We all know the English fairytale Jack and the Beanstalk.
Razvan Botis is making the necessary connection between the
western fairytale and the foundations of the alimentary/financial
model of the modern fairytale. It is the presumption
of entering a different world with the help of magic beans;
and these beans that are in fact nothing else than perfectly
polished gold nuggets. The great economic crisis of 2008 is a
daily report on the credibility of the banking system, the due
investments and the heavy loans. The banking system was adept in
dealing with magical tricks and the abracadabra of stock exchange.
All the wonders of the economical profit is a wobbly business,
a way to jump off the highest graph peaks. The words that are
recurrent in newspaper articles and economical analyses are
“meltdown” and “bubble”. Both the global balloon and the global ice,
are nothing else than frail materials, ready to crack, ready to pop
and melt in front of you. The natural magic of the free market
doesn’t last. It lasts as much as the economic mirage based on trust
and risk does. We have once again forgotten that the beanstalk and
the economic magic are based on illusionist principles. Here it is!
Now it’s gone! They are mainly helped by the “invisible hand”
(sleight of hand?!) and partially by the carefully applied golden
varnish. The proverbial gold rush is the chase for the gold beans
that facilitate the access to the magic world of the rich and powerful,
where there is plenty of everything. It’s the world of capitalistic
abundance in which a few get visible rewards and others can only peek,
and help to rub off the polished surface.

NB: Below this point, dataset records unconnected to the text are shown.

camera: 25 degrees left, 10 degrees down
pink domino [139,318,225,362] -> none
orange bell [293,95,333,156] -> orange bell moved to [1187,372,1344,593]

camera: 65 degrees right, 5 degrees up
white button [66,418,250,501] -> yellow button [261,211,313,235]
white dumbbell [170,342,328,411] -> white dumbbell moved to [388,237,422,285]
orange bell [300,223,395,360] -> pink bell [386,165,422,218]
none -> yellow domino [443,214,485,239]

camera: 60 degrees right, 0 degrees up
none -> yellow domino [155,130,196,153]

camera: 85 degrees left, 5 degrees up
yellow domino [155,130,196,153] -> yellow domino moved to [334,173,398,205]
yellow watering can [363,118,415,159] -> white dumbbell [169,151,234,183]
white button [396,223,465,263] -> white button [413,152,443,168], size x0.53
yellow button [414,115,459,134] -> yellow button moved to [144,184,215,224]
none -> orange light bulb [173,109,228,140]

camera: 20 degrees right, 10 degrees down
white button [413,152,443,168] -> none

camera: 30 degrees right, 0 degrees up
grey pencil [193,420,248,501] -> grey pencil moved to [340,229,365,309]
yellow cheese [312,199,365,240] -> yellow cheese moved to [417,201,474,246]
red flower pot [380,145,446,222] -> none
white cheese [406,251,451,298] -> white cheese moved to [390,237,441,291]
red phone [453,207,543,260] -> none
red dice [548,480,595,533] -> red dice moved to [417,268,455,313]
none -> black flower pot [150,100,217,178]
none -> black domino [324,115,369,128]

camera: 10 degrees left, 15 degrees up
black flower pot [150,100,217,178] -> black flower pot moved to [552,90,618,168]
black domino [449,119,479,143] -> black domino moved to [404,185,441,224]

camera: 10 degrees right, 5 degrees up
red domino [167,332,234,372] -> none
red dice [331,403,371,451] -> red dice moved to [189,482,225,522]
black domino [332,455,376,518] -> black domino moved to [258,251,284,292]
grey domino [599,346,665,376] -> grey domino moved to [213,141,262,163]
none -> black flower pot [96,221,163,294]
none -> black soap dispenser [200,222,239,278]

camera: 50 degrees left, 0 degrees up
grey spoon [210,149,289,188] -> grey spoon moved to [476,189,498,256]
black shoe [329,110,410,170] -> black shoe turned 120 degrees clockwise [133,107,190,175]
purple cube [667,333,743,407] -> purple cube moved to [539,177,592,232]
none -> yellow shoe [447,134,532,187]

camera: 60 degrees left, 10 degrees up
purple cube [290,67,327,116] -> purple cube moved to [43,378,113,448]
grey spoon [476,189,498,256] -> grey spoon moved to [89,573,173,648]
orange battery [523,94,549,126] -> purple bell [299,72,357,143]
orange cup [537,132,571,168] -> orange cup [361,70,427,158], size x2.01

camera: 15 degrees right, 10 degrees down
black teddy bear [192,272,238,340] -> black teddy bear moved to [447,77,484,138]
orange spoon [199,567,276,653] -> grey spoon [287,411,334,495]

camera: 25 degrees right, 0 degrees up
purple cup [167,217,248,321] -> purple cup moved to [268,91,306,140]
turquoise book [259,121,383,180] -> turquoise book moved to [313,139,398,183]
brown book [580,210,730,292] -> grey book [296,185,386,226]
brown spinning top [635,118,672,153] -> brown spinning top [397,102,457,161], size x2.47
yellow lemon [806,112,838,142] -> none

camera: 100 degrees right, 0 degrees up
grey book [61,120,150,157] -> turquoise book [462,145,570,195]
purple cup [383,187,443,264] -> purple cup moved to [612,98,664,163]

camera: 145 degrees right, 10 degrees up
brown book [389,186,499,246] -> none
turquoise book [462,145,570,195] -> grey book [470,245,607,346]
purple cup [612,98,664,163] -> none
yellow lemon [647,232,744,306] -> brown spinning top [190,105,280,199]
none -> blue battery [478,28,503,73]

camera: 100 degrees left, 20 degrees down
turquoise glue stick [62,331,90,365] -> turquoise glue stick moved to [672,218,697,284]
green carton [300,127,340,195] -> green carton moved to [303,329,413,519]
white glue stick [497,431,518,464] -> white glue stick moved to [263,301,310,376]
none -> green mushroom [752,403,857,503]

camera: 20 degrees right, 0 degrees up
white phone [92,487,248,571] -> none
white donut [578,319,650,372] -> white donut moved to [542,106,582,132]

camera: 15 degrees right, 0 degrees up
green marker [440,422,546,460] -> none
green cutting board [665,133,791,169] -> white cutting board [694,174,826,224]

The Jack and the Beanstalk fable contains several references to profit,
theft and prosperity. Who is the giant ogre who owns the golden
egg laying hen? Possibly the bankers who suffer a cruel faith,
collapsing from the sky with a great bang! along with each economic
crash. One must be really naive to believe that once buried,
the magic beans will grow over night. It’s all based on faith,
on a sort of false belief in the reproductive quality of the precious metals. Precious metals growing above-ground, are ready to be replanted
in order to grow as climbers on the social ladder. The beanstalk that
grows steadily makes you forget all caution.
This beanstalk is modeled, just like any other ladder, on the logic
of escalating towards unfamiliar heights.
Once on the top, one feels dizzy. As an anarchic gesture, to cut
down the beanstalk as Jack did, means to pull down the steps, a
collapsing gesture which may even lock down the possibility of
returning to the ground, downwards, towards safety and justice.